Abstract

The enhancement of axial heat and mass transfer by laminar flow oscillation in pipes with axial gradients in temperature and concentration has been studied analytically for the cases of insulated and conducting walls. The axial diffusivity can exceed its molecular counterpart by many orders of magnitude, with a quadratic scaling on the pressure-gradient amplitude and the Prandtl or Schmidt number, and is a bimodal function of oscillatory frequency: quasi-steady behavior at low frequencies and a power-law decay at high frequencies.

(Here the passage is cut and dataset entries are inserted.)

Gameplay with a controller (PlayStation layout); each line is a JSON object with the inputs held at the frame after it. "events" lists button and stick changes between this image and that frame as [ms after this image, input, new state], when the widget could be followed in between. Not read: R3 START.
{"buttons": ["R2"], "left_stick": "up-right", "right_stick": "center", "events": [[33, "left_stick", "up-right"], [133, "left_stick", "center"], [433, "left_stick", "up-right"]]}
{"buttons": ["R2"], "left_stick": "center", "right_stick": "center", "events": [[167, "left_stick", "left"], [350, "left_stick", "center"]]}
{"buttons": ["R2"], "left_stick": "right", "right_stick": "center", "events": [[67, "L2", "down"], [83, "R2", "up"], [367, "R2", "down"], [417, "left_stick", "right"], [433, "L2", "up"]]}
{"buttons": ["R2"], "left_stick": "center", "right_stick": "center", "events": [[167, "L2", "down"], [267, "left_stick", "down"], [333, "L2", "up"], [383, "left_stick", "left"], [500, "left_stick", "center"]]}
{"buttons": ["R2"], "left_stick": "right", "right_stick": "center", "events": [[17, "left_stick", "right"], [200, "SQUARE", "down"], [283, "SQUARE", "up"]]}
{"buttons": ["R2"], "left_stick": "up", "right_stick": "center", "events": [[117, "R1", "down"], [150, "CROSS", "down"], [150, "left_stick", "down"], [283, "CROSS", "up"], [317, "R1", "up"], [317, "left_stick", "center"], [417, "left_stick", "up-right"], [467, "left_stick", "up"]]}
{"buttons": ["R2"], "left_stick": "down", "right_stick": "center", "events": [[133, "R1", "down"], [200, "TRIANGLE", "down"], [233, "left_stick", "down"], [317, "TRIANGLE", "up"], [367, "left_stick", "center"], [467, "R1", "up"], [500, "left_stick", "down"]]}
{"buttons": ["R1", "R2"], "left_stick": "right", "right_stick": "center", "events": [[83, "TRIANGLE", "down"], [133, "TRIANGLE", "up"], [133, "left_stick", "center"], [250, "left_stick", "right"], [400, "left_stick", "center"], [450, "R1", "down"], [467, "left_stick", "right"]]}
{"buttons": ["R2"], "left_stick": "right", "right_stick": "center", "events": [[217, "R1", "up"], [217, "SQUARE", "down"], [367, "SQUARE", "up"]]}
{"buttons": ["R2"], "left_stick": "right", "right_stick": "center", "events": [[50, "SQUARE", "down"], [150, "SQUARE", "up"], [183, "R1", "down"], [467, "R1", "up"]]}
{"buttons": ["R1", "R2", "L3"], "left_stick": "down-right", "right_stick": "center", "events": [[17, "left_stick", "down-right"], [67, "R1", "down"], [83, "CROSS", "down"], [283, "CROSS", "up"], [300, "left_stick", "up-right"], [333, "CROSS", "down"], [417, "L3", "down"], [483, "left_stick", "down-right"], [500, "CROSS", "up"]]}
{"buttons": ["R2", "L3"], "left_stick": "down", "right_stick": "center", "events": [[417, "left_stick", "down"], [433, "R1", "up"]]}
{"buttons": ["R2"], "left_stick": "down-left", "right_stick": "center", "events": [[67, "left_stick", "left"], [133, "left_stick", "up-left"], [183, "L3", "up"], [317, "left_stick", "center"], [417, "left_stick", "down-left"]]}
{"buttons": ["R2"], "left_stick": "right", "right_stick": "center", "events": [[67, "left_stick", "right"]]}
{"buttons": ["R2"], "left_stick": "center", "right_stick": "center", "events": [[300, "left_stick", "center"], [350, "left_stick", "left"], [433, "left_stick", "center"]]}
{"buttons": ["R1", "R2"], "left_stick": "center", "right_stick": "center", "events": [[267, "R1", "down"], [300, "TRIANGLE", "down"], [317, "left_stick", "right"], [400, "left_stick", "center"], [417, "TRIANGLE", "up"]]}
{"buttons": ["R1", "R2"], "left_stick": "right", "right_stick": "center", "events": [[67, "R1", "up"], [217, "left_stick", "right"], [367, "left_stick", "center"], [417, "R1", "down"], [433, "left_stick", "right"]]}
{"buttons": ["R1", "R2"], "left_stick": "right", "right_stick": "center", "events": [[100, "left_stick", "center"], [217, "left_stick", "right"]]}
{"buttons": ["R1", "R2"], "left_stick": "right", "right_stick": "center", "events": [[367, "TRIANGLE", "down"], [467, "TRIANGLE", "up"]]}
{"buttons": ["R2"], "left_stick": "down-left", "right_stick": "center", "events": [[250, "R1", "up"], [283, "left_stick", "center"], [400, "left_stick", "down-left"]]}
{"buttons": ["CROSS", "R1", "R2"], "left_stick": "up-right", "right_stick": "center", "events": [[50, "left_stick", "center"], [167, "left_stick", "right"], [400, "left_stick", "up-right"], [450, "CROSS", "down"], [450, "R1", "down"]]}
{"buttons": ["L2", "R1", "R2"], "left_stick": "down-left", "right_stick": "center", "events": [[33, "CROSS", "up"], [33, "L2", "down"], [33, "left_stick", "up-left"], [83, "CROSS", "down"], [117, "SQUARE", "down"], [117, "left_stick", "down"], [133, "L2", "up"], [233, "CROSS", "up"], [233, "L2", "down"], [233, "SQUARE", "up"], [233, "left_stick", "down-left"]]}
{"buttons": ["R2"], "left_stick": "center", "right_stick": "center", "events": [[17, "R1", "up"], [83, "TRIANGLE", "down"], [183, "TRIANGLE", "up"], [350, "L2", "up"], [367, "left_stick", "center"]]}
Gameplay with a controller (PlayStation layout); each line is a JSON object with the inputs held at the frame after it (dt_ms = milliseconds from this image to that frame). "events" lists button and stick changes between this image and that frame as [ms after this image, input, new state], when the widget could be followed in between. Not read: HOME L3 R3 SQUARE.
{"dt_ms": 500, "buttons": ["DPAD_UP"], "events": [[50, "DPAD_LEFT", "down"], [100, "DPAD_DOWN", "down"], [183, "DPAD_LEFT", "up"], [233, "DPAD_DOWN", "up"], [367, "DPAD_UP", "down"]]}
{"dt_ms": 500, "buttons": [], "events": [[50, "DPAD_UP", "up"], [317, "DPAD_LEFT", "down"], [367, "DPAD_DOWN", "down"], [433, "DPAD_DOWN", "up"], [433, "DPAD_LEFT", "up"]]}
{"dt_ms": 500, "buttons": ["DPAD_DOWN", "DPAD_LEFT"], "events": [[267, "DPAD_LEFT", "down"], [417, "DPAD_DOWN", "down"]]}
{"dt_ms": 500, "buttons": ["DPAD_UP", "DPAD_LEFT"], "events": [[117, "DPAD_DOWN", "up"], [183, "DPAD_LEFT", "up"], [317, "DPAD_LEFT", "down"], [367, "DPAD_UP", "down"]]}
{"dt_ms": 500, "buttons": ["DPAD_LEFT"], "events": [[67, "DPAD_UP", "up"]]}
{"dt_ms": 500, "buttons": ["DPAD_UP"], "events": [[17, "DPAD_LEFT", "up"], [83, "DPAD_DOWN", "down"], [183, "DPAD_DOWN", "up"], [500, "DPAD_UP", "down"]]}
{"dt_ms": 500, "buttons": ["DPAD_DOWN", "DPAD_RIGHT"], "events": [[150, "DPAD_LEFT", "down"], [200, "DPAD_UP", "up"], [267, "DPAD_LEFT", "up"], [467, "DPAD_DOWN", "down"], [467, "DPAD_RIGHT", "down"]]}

When the pipe wall is conductive and of sufficient thickness, and the flow oscillation is quasi-steady, the axial diffusivity may be enhanced by a further factor of about ten as a result of increased radial diffusion, for liquid and gas flows in pipes with walls with a wide range of thermal conductivities. Criteria for the wall thickness required to achieve this additional enhancement and for the limits placed on the validity of these solutions by viscous dissipation are also deduced. When the heat transfer per unit flow work achieved by oscillatory pipe flow is contrasted with that of a conventional parallel-flow heat exchanger, it is found to be of comparable size and the ratio of the two is shown to be a function only of the pipe geometry, heat-exchanger mean velocity, and fluid viscosity.